He is refreshingly confident about the future but brutally honest about his past. The public has always rooted for Downey, an actor who hit the big time in 1987 playing a doomed drug addict in Brett Easton Ellis' Less Than Zero. His greatest role, that of his hero Charlie Chaplin in Richard Attenborough's Chaplin (1992) landed him an Oscar nomination but life was already on the slide. In 1996 he was ordered into a drug rehab centre and a year later he was jailed by a judge who said he did it to save his life. When he left jail and rehab centres in 2000, he immediately went to work on pre-Sex and the City angst TV show Ally McBeal.

"Do you know what it's like, well, no you don't, to come straight out of jail and onto Ally McBeal? I was still wondering if we were playing handball in the prison yard at lunch time. They asked me if I was going to be OK while offering $115,000 a week. I just nodded. There were others on the show in recovery and they knew I wasn't going to be OK. It just got out of hand. But I gave them a good run, seven or eight episodes before I got high again. Then all that goodwill went out the window and they asked me to take urine tests while someone watched. But who did they think they were messing with? They couldn't threaten me with a urine test after all I'd been through. I found some fake piss. I'm the green beret of liars! It doesn't matter what you say to me, I'm going to nod, smile and then go get loaded."

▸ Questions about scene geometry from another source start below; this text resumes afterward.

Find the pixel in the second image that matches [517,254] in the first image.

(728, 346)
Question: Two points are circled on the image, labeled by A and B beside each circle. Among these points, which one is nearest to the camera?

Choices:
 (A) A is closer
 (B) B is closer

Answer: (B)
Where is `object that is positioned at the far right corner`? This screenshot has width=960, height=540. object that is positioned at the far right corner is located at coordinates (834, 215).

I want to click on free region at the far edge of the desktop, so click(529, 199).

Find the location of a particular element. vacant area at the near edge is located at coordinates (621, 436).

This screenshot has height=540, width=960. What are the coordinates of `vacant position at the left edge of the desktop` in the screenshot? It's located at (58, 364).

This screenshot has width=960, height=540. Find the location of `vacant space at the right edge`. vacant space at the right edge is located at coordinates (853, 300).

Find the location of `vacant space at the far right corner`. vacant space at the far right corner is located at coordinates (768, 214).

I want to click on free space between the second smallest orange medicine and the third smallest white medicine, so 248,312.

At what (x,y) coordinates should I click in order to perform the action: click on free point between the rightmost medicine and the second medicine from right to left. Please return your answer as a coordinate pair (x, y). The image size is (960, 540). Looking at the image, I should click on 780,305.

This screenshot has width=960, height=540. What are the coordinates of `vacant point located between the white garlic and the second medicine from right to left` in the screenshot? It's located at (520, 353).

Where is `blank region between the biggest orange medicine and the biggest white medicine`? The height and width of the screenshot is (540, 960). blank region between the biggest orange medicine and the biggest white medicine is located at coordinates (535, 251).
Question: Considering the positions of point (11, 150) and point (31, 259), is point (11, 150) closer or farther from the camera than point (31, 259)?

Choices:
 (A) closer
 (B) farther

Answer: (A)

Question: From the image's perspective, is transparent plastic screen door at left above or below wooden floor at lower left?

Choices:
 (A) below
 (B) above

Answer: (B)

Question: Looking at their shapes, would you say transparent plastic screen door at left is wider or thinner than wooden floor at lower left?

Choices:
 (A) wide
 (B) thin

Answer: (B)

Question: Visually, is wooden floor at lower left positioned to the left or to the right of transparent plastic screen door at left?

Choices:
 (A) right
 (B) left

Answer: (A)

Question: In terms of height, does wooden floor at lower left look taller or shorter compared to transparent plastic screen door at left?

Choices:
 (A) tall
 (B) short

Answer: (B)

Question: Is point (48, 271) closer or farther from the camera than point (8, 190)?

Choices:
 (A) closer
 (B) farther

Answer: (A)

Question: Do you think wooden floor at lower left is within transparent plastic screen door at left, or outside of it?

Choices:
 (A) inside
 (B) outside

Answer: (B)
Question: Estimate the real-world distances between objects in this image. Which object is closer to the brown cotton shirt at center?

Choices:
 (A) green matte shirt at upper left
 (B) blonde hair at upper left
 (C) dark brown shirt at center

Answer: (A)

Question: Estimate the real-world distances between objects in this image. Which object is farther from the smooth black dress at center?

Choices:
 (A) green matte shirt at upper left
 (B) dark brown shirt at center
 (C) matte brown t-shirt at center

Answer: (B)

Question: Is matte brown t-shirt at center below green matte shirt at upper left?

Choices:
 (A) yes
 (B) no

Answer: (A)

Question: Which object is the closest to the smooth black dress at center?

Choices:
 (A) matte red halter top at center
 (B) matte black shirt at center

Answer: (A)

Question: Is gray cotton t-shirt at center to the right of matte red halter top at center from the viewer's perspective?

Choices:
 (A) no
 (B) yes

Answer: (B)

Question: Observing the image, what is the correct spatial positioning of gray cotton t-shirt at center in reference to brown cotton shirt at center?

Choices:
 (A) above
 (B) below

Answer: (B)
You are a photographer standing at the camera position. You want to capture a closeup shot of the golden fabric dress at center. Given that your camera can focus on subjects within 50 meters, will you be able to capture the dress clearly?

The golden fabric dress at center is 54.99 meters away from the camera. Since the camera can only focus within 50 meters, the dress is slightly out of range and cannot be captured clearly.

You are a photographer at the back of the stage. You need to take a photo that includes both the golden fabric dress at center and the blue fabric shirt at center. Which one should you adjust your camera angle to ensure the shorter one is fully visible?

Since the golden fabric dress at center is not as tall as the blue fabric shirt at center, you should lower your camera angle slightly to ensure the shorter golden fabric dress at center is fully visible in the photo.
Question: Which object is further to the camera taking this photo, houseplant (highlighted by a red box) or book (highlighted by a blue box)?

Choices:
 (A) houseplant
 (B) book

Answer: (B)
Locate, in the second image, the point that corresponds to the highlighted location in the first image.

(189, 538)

Downey has l3-year-old son, Indio, from his marriage to actress Deborah Falconer. He reckons that if music paid his mortgage and the alimony, he would give up acting entirely. Maybe being told you are the most talented actor of your generation puts unwanted pressure on a young man. "Er, yeah, I'm still trying to figure that one out" he ponders, "I sometimes think film is an evil, relentless, thoughtless, life sucking machine and the only mistake I'd made was not understanding this earlier on and saving all my dough and retiring." He shrugs, "Then I realise it's the best job I ever had, But if I could make as much money doing music as I have in movies I think I'd give up acting."

Downey's entrance into music is not entirely unheralded, He has been writing songs for 20 years and learnt from the best and the maddest, Jack Nitzche, the legendary nutball arranger for Phil Spector and the Rolling Stones worked on film soundtracks with Robert's father Robert Downey Sr. - "How great is that? They were the completely underground version of Taupin and John."

But it can be no secret that Downey has wasted his own talent, Despite shining in some bad movies he should be heading toward legendary silver screen status by now, "Er, well, wasted?" he stammers, "I certainly have diverted my talent into some irregular areas, But part of my story is wastage, wasting of life and opportunities. Because for some reason or another it's what I chose to do. I can say that personally and professionally I've never been in a better place, But that's in the realm of all things being relative."

Robert Downey Jr. has finally chosen acting, music, love and life.

The album "The Futurist" was released April 25 on Sony BMG.